Little is known about this reclusive artist. Scraping his Facebook page gives us this: He works alone. His methods are unknown. The only person to witness him in his Casa Stuntman Studio, one Captain Willard, reported that he “didn’t see any method…at all.” Previously described as “DJ Shadow having a meal with dEUS until the wine runs out. Then things take a turn for the worse…”

Artist: The Unknown Stuntman Feat. Clemency Jones
Track: I’m Leavin’ (Sea-Quenchin’ Blues)
Release: Various Artists: Compiled By Klis – ‘Sequential Music: An Alternative Approach For Experimental Minds’ ALBUM {mspiral006}


1. What attracted you to creating music using the Sequential Music method?

The idea of non-overlapping sounds creating a cohesive whole interested me from a chin-stroking technical perspective – but my worry was that the technique would be valued above the sound that technique was actually making – much like jazz.

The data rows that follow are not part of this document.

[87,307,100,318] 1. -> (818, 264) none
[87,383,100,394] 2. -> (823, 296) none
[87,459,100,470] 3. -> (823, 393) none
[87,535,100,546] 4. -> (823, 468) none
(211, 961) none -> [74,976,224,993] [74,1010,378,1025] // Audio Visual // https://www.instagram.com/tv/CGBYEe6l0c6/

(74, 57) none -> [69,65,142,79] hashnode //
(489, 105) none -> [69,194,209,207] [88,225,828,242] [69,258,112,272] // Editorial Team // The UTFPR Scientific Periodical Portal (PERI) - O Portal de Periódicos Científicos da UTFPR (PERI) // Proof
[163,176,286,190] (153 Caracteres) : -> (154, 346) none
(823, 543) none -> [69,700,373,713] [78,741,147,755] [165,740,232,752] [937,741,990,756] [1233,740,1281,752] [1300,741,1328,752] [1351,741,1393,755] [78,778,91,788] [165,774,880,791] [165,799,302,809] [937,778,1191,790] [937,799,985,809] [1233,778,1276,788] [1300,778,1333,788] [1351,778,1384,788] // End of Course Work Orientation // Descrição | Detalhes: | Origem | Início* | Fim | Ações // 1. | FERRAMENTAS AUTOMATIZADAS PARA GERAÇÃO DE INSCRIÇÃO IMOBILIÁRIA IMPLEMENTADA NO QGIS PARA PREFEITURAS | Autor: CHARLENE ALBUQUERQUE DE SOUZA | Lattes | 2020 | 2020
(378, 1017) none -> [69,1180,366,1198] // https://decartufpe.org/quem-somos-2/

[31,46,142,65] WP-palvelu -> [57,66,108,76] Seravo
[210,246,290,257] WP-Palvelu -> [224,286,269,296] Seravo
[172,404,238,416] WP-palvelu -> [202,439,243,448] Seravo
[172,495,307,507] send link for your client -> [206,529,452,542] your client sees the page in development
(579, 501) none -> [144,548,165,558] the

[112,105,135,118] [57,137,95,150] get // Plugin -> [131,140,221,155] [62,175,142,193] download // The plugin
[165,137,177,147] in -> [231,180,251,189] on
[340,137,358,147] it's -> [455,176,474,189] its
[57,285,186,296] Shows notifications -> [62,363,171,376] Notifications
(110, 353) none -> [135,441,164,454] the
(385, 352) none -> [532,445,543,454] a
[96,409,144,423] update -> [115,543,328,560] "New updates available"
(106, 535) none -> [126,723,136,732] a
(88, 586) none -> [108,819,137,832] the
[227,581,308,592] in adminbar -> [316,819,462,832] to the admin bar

So I went in….

2. How did you make your track (approach, ideas, equipment used, mixing techniques)?

My first thought was that this Sequential concept was so rooted in machine-based music (literally using a sequencer to trigger machine sounds) that most if not all entries would be electronic music. So what could I do differently? I decided to splice live & machine instruments glaringly together – and also include vocals. I roped in my old collaborator Clemency Jones to record vocals on what I told him was a blues song – my original plan was to just keep the vocals but then I thought I could crowbar the slide guitar in as well. I sampled his growl, pitched it down and got me a kick drum – then out came the synths to create the machine parts. What you hear in the finished track is the sound of centuries colliding, and often not in a good way.

3. What challenges did you face?

The uncomfortable question was “Is it an enjoyable piece of music, or is it a showcase of a cerebral conceit?” I tried out the track on several friends and the results were remarkably split down the middle – the people who produced music themselves loved it, the people who enjoy listening to music for pleasure did not! So I’d have to conclude that the challenges I faced were nothing compared to the challenge of actually listening to the track.

4. How would you summarise your experience?

I enjoyed it, it was an intellectual exercise that was frustrating, hilarious and eventually quite fulfilling. I’m still surprised that the track’s gone down so well. With certain people anyway.